Theory of localisable monads

Abstract

Monads are used in programming semantics to govern computational side-effects such as reading and writing to a memory store, non-determinism, exceptions, and interactive inputs and outputs among others. Monads are also useful in mathematics where they provide a way of studying algebras at the levels of theories rather than specific structures. An important question that arises is how to combine monads that, for example, describe several instances of side-effects or graded collections of them. The general approach consists in defining many “small” monads and combining them together using distributive laws.
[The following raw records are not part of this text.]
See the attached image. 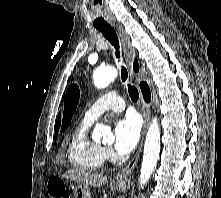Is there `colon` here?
I'll return each mask as SVG.
<instances>
[{
    "label": "colon",
    "mask_w": 221,
    "mask_h": 198,
    "mask_svg": "<svg viewBox=\"0 0 221 198\" xmlns=\"http://www.w3.org/2000/svg\"><path fill=\"white\" fill-rule=\"evenodd\" d=\"M49 198H69L63 181L59 178H52L48 182Z\"/></svg>",
    "instance_id": "obj_1"
}]
</instances>
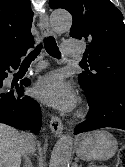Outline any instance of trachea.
Masks as SVG:
<instances>
[{"instance_id": "3493384b", "label": "trachea", "mask_w": 125, "mask_h": 167, "mask_svg": "<svg viewBox=\"0 0 125 167\" xmlns=\"http://www.w3.org/2000/svg\"><path fill=\"white\" fill-rule=\"evenodd\" d=\"M43 46L39 45L34 51H32L22 62V65H28L31 64V62L39 55L40 50ZM44 47L47 51V53L55 58H60L61 53L59 51V48L57 47L56 41L54 37L49 36L44 39Z\"/></svg>"}]
</instances>
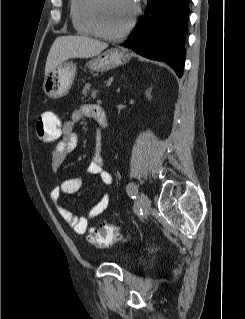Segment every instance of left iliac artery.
Listing matches in <instances>:
<instances>
[{
	"label": "left iliac artery",
	"instance_id": "left-iliac-artery-1",
	"mask_svg": "<svg viewBox=\"0 0 245 319\" xmlns=\"http://www.w3.org/2000/svg\"><path fill=\"white\" fill-rule=\"evenodd\" d=\"M126 191L131 198L133 199L136 198V194L138 190L135 183L133 182L129 183L126 187Z\"/></svg>",
	"mask_w": 245,
	"mask_h": 319
}]
</instances>
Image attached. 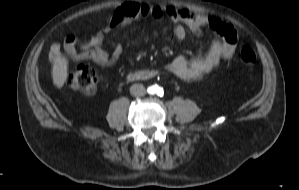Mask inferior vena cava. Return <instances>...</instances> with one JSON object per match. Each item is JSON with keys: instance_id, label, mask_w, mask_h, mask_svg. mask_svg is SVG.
<instances>
[{"instance_id": "602c4592", "label": "inferior vena cava", "mask_w": 299, "mask_h": 190, "mask_svg": "<svg viewBox=\"0 0 299 190\" xmlns=\"http://www.w3.org/2000/svg\"><path fill=\"white\" fill-rule=\"evenodd\" d=\"M130 93L133 96H143L146 94L145 87L141 84H133L130 88Z\"/></svg>"}]
</instances>
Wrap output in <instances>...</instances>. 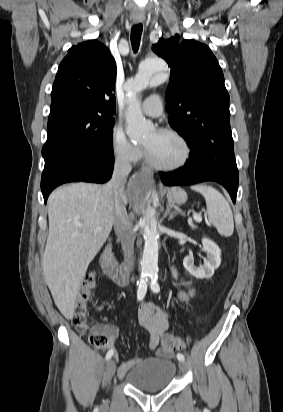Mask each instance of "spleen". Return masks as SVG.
<instances>
[{
    "instance_id": "3e777b00",
    "label": "spleen",
    "mask_w": 283,
    "mask_h": 412,
    "mask_svg": "<svg viewBox=\"0 0 283 412\" xmlns=\"http://www.w3.org/2000/svg\"><path fill=\"white\" fill-rule=\"evenodd\" d=\"M191 188L205 198L210 223L221 236L230 237L234 230L233 214L224 196L210 186L195 185Z\"/></svg>"
}]
</instances>
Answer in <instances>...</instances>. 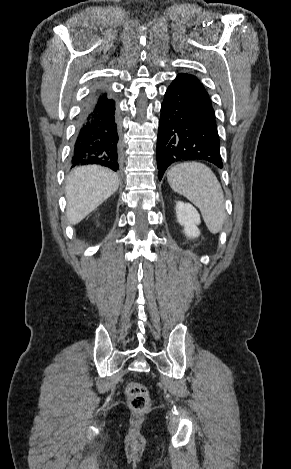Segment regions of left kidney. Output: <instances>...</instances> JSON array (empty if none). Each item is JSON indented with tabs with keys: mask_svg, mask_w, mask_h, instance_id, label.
<instances>
[{
	"mask_svg": "<svg viewBox=\"0 0 291 469\" xmlns=\"http://www.w3.org/2000/svg\"><path fill=\"white\" fill-rule=\"evenodd\" d=\"M176 215L178 223L184 227L183 232L187 238H196L200 235L197 227L201 222L200 215L191 204L178 201L176 203Z\"/></svg>",
	"mask_w": 291,
	"mask_h": 469,
	"instance_id": "5707ae66",
	"label": "left kidney"
}]
</instances>
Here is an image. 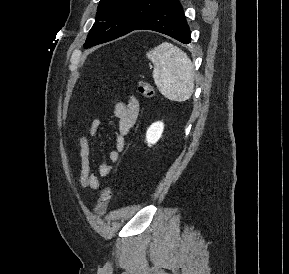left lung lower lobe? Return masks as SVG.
Listing matches in <instances>:
<instances>
[{
	"label": "left lung lower lobe",
	"mask_w": 289,
	"mask_h": 274,
	"mask_svg": "<svg viewBox=\"0 0 289 274\" xmlns=\"http://www.w3.org/2000/svg\"><path fill=\"white\" fill-rule=\"evenodd\" d=\"M153 30L182 43L191 41L190 29L179 0H167L134 30Z\"/></svg>",
	"instance_id": "left-lung-lower-lobe-1"
}]
</instances>
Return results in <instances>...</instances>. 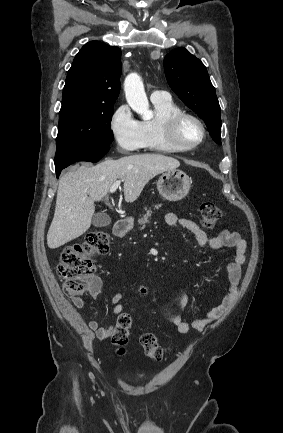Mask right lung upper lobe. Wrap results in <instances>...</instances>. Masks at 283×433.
I'll use <instances>...</instances> for the list:
<instances>
[{
    "label": "right lung upper lobe",
    "instance_id": "obj_1",
    "mask_svg": "<svg viewBox=\"0 0 283 433\" xmlns=\"http://www.w3.org/2000/svg\"><path fill=\"white\" fill-rule=\"evenodd\" d=\"M121 50L90 41L76 55L63 89L61 109L95 103H114L120 91Z\"/></svg>",
    "mask_w": 283,
    "mask_h": 433
}]
</instances>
Here we take a different approach and look for a pre-existing internal structure to a monoidal category that allows us to develop a fine-graining of monads. The internal structure in question is a lattice of central idempotents. Central idempotents are a generalisation of idempotent ideals in modules over rings. They can also be thought of as open sets of a hidden base space over which a monoidal category decomposes as a sheaf of local categories.

In this thesis we ask the following question: given a monad on a monoidal category, when does it decompose as a presheaf of monads? We provide an answer in terms of the existence of a strength-like map for each central idempotent. We go on to show that localisable monads are equivalent to a specific type of formal monads in an appropriate presheaf 2-category. We then demonstrate how localisable monads can interpret the base space as locations in a computer memory and as time in stochastic processes.

Next, we study how the structure of localisability can be added to monoid-graded monads. This is inspired by a recent paper by Orchard et al. that showed that graded monads and parameterised monads are unified under a generalisation of 2-category-graded monads. We extend this to localisable 2-category-graded monads and recover equivalence theorems similar to those for localisable monads.

Lastly, we explore how localisable monads can be used to describe the contribution of a given agent in a network of interacting agents acting concurrently. We discuss how central idempotents in a monoidal category are insufficient to capture this scenario and show it is instead described by defining localisable monads on categories with an action by central idempotents.